[Text for analysis Boundary: Start]

Engaging with local communities to improve cancer care in Kenya

Researchers at Manchester are forging partnerships in East Africa to better understand local populations and develop the right interventions to reduce inequalities in cancer care.

Global problem: delayed diagnosis resulting in high mortality rates

Oesophageal cancer (OSCC) is the third most common cancer in Kenya and has the highest mortality rate. Late presentation at a more advanced stage of the disease is a common feature among local patients. Earlier detection is therefore crucial to save lives.  

The majority of OSCC research has taken place on patients in developed countries and as a result, the knowledge base for the African genome is not fit for purpose. There needs to be greater understanding of the potential underlying genetic signatures and environmental factors that may contribute to an increased risk of developing this cancer type. 

It is essential to start by understanding the population our research seeks to support and ensure our research and communication tools are appropriate. Only in doing so, can we work towards a collective vision for improved cancer care.

Manchester solution: Transformational research underpinned by community engagement

Researchers from The University of Manchester are building global relationships to achieve meaningful improvement in cancer care beyond the UK. The team are using engagement activities and models developed in Manchester to partner with communities in low and middle-income countries, aiming to empower community members and create a lasting legacy. In 2020, The Christie NHS Foundation Trust in Manchester signed a memorandum of understanding with Kenyatta University Teaching, Referral and Research Hospital (KUTRRH) in Nairobi and the Ministry of Health, Kenya to work in partnership to improve cancer outcomes in Kenya and East Africa.

Dr Suzanne Johnson, Social Responsibility Lead for the Division of Cancer Sciences at Manchester explains: “Manchester is the only UK university with social responsibility as a core goal and this project demonstrates how those values can be integrated into our research and teaching practices. We will use community engagement initiatives to underpin our clinical and research aims to benefit patients.”

“We are working with local teams in Kenya to understand how demographics and regional geographies impact on disease development, detection and treatment. More importantly, we are not just asking for samples; we are taking the time to build relationships and understand the individuals, communities and population to ensure all interventions are equipollent. We’re building on existing relationships, activities and capabilities to ensure that we meet genuine need in Kenya and don’t incorrectly impose what we think is needed.”

We’re working with local teams in different Kenyan counties to ensure engagement activities are not simply transactional, but more inclusive and collaborative... If we do this right, learning and evaluating as we go, we will be able to apply this approach to tackle other global inequalities.

Dr Suzanne Johnson / Lead for Social Responsibility for the Division of Cancer Sciences.

[Text for analysis Boundary: End]
[Record excerpts Boundary: Start]

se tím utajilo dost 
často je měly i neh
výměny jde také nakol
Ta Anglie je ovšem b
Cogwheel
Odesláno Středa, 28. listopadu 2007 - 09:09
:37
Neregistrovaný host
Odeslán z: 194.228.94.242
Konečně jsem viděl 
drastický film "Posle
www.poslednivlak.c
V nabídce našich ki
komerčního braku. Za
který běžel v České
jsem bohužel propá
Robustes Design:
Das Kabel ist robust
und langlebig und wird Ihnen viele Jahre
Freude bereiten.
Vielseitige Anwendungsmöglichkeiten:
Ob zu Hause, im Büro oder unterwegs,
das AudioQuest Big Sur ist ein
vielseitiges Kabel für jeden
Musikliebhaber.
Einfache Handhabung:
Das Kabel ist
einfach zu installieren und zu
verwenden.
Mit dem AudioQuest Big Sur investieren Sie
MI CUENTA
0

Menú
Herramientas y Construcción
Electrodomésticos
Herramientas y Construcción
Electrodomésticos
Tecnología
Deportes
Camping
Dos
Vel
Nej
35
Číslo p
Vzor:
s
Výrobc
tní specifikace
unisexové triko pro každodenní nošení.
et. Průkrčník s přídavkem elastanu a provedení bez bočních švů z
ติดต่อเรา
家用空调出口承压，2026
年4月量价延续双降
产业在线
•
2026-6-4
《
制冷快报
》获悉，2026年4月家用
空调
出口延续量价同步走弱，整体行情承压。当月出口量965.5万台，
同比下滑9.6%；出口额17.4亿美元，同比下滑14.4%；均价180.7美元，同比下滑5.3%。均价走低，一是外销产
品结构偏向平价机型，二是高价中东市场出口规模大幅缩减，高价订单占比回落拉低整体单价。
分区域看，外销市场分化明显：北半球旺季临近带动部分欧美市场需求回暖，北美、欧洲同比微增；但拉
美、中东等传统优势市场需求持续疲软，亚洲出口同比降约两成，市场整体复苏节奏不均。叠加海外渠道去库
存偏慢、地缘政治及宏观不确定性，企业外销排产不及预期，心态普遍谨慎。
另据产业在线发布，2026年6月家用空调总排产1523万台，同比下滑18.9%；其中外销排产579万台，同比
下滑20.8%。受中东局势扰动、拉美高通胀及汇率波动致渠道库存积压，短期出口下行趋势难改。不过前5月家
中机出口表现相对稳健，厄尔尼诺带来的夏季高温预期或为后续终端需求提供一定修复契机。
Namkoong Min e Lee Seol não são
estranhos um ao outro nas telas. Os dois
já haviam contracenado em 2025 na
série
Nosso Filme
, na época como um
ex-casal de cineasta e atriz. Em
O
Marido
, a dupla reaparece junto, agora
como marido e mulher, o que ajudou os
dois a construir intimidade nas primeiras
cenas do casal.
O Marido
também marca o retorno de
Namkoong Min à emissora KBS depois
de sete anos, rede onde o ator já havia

[Record excerpts Boundary: End]

# Assigned task A
Please rewrite the paragraph beginning "Researchers from The University of Manchester are building global relationships" in the article on cancer care in Kenya as a short bulleted list that keeps its main facts.
# Assigned task B
Answer these questions using the article on cancer care in Kenya:
(i) How does oesophageal cancer rank among cancers in Kenya by how common it is?
(ii) In what year was the memorandum of understanding with KUTRRH and the Kenyan Ministry of Health signed?
(iii) What does Dr Suzanne Johnson say sets Manchester apart from other UK universities?
# Assigned task C
Resume the article on cancer care in Kenya, starting right after its final line.

# Task response A
- University of Manchester researchers are building global relationships to improve cancer care beyond the UK.
- They use engagement activities and models developed in Manchester to partner with communities in low- and middle-income countries.
- Their aim is to empower community members and create a lasting legacy.
- In 2020, The Christie NHS Foundation Trust signed a memorandum of understanding with Kenyatta University Teaching, Referral and Research Hospital (KUTRRH) in Nairobi and Kenya's Ministry of Health.
- Under that agreement, they work in partnership to improve cancer outcomes in Kenya and East Africa.

# Task response B
(i) It is the third most common cancer in Kenya.
(ii) 2020.
(iii) It is the only UK university with social responsibility as a core goal.

# Task response C
Building sustainable partnerships with local organisations

The specific type of oesophageal cancer found in Kenya is different from that found in the UK. In addition, improving the local population’s understanding and awareness, and overcoming barriers such as fear and mistrust alongside cultural and faith sensitivities, require different engagement strategies. There is much stigma attached to cancer diagnoses in rural African communities and understanding these barriers by listening and learning from those affected is key to improving outcomes.

Working closely with colleagues in Kenya, Manchester researchers have connected with existing Kenyan (KENCO) and pan-African (H3aArica) organisations where their research will complement and support activities and approaches on the ground. By refining a strategy together, they are learning from each other and creating a sustainable partnership through shared leadership, which will build trust and lead to meaningful, long-lasting change.

By bringing together experts across genomic medicine, health economics, nursing, participatory research, and clinical medicine, the University is ensuring a cohesive approach that will help to build infrastructure and provide training to uplift and improve current cancer detection and treatment. Manchester research will extend cancer knowledge and expertise so that more people can benefit during prevention, early detection and treatment.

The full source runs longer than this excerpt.